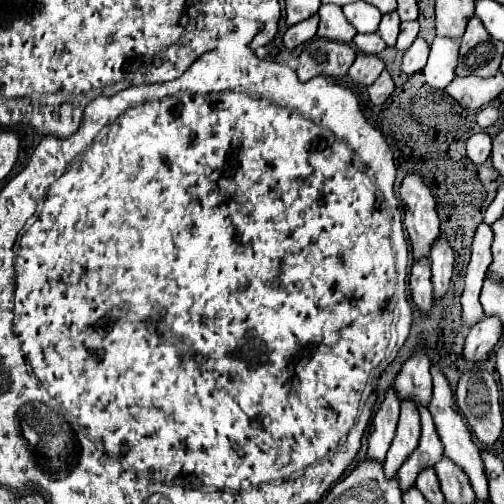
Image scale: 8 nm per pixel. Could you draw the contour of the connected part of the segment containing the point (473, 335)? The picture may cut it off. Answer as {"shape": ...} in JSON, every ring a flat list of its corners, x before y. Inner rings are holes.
{"shape":[[485,315,483,321,477,323,477,327,473,327,469,331,465,347,463,347,463,357,471,363,487,361,491,351,495,349,495,345,501,339,501,333,503,333,501,323,497,323,497,319,489,319]]}

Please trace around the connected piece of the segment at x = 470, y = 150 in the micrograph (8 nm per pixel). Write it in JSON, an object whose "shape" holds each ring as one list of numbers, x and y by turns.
{"shape":[[487,133,471,135,467,141,467,157,475,165,481,165,489,155,491,155,491,137]]}

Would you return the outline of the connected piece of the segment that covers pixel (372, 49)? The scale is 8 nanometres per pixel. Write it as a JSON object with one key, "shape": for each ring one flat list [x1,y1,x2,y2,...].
{"shape":[[357,33,353,37,353,43,361,53,373,53,373,55,381,53,387,47,385,41,379,37,379,33]]}

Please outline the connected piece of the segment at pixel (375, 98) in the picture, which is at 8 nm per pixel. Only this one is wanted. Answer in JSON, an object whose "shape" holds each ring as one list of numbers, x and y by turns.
{"shape":[[383,71,381,77,373,85,369,85,369,97,371,97,373,105,383,105,385,99,393,93,393,89,395,89,395,85,393,85,391,75,387,71]]}

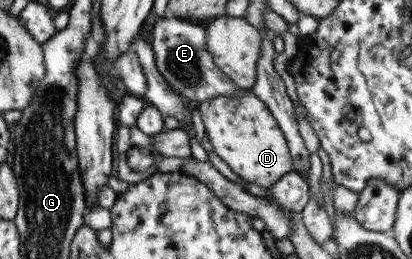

========

Exercise aim: Excluding the pictures, transcribe all of the entries exactly.

Response to the task:
Image scale: 8 nm per pixel. Could you draw the contour of the connected part of the segment containing the point (473, 335)? The picture may cut it off. Answer as {"shape": ...} in JSON, every ring a flat list of its corners, x before y. Inner rings are holes.
{"shape":[[485,315,483,321,477,323,477,327,473,327,469,331,465,347,463,347,463,357,471,363,487,361,491,351,495,349,495,345,501,339,501,333,503,333,501,323,497,323,497,319,489,319]]}

Please trace around the connected piece of the segment at x = 470, y = 150 in the micrograph (8 nm per pixel). Write it in JSON, an object whose "shape" holds each ring as one list of numbers, x and y by turns.
{"shape":[[487,133,471,135,467,141,467,157,475,165,481,165,489,155,491,155,491,137]]}

Would you return the outline of the connected piece of the segment that covers pixel (372, 49)? The scale is 8 nanometres per pixel. Write it as a JSON object with one key, "shape": for each ring one flat list [x1,y1,x2,y2,...].
{"shape":[[357,33,353,37,353,43,361,53,373,53,373,55,381,53,387,47,385,41,379,37,379,33]]}

Please outline the connected piece of the segment at pixel (375, 98) in the picture, which is at 8 nm per pixel. Only this one is wanted. Answer in JSON, an object whose "shape" holds each ring as one list of numbers, x and y by turns.
{"shape":[[383,71,381,77,373,85,369,85,369,97,371,97,373,105,383,105,385,99,393,93,393,89,395,89,395,85,393,85,391,75,387,71]]}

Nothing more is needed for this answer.